What you need to do
Reproduce the part of the article on architectural glass below from "Glass continues to" to "in one product.", without changing a word.

By Michael Ondrus, Architectural Business Development Manager, Americas, Eastman


Glass continues to dominate the world of architectural design in the United States, even as

external forces such as energy concerns, violent storms, man-made threats and glass breakage must be continually considered. The beauty of glass, with its abilities to let in light and visually connect indoor with outdoor spaces, ensures that glass will always play a significant role in design and sustainable buildings. Enhancements to glass, including the use of high-performance interlayers and coatings ensure that this favored material continues to have a bright and applicable future. But as the global economy slows, the future of architectural glass lies in the concept of multi-functionality, or glass that can achieve a number of design and code driven objectives in one product.

With the storm season upon us, thoughts of protection from our shelters seem to swirl to the front of our minds like the hurricanes we worry about. Many areas, especially along the coastline, have a mandate for buildings to have some type of storm resistance. Although there may be several options to meet code and weather a storm, one of the convenient methods is to specify and install impact resistant glazing. When glazing system has been properly vetted through the performance protocols and the glass is capable of withstanding impact and subsequent cyclical loads it is ready to protect 24/7. One of the attractive attributes of a hurricane resistant glazing system is that nothing needs to be done before the storm to ensure the protection is in place. There is also the comfort of knowing there is nothing to remove after the storm or storm season to be in compliance with local removal[i] ordinances. The key is, the glass in those window systems needs to be impact resistant and that typically means and enhanced glass like laminated glass.

Data shown
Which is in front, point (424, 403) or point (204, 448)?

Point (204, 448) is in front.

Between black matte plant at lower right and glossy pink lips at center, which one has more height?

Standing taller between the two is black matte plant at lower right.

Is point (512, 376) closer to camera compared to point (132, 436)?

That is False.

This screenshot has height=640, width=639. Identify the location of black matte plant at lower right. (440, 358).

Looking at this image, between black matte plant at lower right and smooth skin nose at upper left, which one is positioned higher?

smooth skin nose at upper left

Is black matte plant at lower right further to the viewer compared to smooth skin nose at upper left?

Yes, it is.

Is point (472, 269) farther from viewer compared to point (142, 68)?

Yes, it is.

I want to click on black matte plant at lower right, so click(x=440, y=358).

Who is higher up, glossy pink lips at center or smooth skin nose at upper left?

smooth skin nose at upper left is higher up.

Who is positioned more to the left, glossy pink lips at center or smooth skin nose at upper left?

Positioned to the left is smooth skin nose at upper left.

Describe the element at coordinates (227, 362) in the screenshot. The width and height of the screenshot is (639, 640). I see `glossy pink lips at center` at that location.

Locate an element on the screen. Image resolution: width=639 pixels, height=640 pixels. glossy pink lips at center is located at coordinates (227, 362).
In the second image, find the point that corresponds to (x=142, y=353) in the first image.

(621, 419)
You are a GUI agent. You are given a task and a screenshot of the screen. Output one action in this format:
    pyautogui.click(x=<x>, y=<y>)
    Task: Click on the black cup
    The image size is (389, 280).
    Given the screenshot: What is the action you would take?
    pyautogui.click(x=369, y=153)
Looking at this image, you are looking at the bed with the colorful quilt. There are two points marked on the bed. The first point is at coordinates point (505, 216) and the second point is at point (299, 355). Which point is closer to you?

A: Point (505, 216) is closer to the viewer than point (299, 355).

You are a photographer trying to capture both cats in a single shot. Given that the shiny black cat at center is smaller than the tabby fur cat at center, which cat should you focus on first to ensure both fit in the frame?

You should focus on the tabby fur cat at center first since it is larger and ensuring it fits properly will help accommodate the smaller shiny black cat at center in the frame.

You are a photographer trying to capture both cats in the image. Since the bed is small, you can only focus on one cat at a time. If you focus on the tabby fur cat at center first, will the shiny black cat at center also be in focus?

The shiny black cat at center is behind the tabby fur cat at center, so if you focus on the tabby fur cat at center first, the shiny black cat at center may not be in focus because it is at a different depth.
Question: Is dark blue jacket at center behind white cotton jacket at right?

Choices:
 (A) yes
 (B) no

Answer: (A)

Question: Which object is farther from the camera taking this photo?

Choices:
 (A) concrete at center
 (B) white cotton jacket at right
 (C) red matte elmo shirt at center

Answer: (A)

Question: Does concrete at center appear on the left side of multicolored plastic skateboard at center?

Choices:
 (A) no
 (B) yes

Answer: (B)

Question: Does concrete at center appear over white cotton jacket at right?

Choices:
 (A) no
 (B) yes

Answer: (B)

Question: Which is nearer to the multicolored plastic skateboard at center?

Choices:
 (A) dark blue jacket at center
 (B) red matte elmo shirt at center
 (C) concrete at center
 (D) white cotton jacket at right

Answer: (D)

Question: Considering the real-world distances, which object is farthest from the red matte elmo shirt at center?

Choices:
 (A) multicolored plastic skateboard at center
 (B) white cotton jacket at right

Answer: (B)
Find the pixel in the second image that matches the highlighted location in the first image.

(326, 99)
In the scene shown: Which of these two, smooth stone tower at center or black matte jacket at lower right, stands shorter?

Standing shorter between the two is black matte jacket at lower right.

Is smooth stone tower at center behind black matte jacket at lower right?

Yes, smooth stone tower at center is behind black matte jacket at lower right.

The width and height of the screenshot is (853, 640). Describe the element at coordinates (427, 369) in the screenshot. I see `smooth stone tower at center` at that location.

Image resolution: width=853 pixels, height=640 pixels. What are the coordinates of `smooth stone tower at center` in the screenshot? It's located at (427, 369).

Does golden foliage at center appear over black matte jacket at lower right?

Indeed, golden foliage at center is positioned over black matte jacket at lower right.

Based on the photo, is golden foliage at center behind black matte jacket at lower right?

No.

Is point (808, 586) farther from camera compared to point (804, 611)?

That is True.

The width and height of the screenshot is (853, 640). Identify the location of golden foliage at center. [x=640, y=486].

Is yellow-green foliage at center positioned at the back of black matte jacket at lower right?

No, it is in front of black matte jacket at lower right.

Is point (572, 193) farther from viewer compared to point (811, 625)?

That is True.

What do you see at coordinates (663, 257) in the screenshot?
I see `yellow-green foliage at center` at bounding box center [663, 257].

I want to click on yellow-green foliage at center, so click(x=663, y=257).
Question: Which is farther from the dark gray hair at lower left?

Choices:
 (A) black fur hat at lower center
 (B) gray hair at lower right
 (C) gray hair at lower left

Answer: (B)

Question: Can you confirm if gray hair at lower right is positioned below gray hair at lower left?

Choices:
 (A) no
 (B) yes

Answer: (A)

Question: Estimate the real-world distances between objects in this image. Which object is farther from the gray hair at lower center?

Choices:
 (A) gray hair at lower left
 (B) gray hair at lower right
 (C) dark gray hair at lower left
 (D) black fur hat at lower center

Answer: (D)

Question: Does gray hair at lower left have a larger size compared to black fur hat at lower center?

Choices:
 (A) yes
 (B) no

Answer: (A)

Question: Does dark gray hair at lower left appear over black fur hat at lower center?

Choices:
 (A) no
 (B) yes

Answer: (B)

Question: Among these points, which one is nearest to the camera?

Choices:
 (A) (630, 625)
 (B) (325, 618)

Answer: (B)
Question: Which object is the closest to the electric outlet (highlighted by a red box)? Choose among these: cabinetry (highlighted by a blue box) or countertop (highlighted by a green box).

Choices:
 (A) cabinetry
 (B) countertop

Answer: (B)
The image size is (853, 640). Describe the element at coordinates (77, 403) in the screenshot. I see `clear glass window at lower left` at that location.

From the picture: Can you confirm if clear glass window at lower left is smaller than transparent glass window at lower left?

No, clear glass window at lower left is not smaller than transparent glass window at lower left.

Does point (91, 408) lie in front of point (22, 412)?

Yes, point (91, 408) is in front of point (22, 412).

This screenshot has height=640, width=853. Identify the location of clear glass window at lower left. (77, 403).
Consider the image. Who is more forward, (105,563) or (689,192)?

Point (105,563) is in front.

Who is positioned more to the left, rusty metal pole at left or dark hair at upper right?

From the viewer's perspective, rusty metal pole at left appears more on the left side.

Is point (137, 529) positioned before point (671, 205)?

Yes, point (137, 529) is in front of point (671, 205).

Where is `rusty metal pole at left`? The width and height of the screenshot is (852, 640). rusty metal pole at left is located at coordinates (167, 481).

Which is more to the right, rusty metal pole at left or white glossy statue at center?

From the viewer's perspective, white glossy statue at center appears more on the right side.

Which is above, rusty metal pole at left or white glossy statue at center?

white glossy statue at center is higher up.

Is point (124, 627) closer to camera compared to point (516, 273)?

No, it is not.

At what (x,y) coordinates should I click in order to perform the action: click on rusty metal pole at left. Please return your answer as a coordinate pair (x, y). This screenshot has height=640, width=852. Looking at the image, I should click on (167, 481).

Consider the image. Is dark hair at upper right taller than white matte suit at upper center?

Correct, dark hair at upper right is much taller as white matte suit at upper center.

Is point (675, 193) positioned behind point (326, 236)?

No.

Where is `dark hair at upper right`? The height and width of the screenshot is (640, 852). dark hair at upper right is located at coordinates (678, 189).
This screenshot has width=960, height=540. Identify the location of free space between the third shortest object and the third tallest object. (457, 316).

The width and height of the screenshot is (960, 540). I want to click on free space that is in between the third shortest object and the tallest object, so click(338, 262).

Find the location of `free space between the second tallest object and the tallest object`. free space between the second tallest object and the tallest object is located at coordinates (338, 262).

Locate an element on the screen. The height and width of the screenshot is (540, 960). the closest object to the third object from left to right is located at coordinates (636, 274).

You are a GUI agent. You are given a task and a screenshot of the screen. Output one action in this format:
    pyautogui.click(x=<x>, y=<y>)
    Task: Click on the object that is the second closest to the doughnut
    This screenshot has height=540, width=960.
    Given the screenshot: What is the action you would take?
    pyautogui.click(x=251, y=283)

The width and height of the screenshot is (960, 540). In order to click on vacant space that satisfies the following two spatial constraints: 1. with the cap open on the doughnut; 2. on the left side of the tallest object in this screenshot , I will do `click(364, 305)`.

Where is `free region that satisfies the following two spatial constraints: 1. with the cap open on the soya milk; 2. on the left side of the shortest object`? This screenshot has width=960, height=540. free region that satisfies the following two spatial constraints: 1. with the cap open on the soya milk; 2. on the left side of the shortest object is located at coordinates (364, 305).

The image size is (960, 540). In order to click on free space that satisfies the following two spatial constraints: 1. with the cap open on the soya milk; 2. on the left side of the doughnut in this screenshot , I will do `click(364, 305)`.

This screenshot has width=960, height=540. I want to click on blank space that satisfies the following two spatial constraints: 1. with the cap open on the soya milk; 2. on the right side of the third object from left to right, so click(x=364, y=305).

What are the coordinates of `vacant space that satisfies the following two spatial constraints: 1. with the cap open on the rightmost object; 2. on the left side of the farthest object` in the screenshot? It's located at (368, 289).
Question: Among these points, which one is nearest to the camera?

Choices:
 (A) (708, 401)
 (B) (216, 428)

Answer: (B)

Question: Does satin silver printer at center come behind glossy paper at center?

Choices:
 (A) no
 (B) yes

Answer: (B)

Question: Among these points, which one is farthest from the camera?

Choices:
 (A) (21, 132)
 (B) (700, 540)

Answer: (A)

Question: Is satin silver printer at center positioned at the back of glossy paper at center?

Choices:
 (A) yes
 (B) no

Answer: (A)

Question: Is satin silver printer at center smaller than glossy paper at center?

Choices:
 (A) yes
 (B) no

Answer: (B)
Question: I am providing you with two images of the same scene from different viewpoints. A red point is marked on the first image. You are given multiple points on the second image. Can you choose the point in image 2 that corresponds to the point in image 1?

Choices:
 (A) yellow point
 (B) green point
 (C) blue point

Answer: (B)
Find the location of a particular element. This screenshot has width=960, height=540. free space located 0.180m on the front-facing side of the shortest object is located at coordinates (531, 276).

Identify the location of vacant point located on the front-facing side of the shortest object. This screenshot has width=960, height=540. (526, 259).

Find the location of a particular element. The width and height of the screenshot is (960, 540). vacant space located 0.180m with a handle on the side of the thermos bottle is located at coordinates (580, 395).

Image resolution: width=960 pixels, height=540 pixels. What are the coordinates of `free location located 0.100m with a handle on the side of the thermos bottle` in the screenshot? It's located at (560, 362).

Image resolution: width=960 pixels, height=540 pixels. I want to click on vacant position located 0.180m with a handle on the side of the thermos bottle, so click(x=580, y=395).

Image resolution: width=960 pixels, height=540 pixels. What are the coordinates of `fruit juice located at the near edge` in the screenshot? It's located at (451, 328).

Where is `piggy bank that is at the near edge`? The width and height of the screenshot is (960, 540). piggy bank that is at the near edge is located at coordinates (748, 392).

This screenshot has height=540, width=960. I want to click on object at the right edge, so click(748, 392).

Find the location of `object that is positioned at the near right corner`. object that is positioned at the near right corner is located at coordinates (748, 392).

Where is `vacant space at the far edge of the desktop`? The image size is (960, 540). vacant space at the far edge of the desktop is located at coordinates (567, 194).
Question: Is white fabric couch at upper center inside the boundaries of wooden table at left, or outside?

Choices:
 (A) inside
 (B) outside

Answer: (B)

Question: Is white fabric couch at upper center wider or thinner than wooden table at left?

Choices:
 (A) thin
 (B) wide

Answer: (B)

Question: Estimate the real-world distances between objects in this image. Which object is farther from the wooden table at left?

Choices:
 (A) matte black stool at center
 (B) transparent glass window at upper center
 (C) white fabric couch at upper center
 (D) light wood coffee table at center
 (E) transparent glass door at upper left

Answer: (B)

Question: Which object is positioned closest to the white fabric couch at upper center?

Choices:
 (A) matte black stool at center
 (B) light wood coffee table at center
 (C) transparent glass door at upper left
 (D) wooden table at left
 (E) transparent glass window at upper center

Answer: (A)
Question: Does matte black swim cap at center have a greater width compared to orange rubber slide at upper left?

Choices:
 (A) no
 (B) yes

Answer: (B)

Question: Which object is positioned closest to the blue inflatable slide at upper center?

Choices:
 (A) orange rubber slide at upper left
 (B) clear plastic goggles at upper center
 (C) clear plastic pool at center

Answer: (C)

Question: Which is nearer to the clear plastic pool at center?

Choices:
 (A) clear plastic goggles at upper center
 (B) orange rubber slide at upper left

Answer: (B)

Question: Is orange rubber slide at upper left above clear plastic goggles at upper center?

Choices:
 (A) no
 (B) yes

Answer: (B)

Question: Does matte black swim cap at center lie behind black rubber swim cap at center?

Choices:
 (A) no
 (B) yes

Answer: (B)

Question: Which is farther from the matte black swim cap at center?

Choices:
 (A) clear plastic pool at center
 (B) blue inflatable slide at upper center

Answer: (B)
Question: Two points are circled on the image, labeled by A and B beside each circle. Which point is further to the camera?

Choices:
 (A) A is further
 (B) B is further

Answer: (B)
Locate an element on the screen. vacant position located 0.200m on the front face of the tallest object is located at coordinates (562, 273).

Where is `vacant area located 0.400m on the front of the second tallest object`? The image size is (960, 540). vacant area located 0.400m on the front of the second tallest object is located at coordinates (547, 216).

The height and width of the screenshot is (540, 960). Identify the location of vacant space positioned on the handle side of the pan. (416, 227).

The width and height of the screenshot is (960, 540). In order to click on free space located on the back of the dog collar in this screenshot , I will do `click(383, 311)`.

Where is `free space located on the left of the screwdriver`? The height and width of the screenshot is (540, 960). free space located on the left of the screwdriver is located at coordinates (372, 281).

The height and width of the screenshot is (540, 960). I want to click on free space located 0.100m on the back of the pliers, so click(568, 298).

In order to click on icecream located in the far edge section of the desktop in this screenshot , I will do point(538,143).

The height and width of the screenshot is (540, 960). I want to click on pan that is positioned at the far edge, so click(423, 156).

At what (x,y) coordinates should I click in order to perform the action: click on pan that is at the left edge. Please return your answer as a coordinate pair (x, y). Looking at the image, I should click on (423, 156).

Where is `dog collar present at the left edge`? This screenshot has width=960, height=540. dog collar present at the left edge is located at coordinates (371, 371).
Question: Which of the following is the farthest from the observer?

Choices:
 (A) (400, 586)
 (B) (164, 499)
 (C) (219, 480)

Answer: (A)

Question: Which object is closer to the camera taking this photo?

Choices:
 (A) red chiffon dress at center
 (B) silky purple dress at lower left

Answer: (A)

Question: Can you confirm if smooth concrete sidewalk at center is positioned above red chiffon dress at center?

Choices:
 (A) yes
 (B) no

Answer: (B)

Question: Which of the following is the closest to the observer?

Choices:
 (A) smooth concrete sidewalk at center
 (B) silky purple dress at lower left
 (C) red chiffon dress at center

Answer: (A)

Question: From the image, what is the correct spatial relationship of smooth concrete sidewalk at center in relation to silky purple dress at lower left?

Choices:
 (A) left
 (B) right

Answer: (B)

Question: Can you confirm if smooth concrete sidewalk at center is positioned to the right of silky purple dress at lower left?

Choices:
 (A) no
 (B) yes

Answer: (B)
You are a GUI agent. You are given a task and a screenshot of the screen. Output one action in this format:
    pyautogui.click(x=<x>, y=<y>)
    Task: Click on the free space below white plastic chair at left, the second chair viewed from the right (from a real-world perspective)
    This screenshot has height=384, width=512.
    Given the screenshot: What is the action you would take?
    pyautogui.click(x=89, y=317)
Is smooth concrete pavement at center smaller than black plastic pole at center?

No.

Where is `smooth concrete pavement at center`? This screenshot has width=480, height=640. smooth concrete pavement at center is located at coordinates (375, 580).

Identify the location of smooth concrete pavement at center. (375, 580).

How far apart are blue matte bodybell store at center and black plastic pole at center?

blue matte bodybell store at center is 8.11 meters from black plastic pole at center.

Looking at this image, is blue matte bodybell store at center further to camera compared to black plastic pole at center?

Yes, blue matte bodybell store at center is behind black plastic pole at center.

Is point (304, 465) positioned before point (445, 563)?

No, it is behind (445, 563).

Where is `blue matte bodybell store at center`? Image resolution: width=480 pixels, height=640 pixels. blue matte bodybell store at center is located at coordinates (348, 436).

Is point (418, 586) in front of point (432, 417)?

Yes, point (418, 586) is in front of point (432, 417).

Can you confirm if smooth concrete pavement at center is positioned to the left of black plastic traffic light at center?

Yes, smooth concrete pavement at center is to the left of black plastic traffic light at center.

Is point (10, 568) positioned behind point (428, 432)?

Response to this task
Glass continues to dominate the world of architectural design in the United States, even as

external forces such as energy concerns, violent storms, man-made threats and glass breakage must be continually considered. The beauty of glass, with its abilities to let in light and visually connect indoor with outdoor spaces, ensures that glass will always play a significant role in design and sustainable buildings. Enhancements to glass, including the use of high-performance interlayers and coatings ensure that this favored material continues to have a bright and applicable future. But as the global economy slows, the future of architectural glass lies in the concept of multi-functionality, or glass that can achieve a number of design and code driven objectives in one product.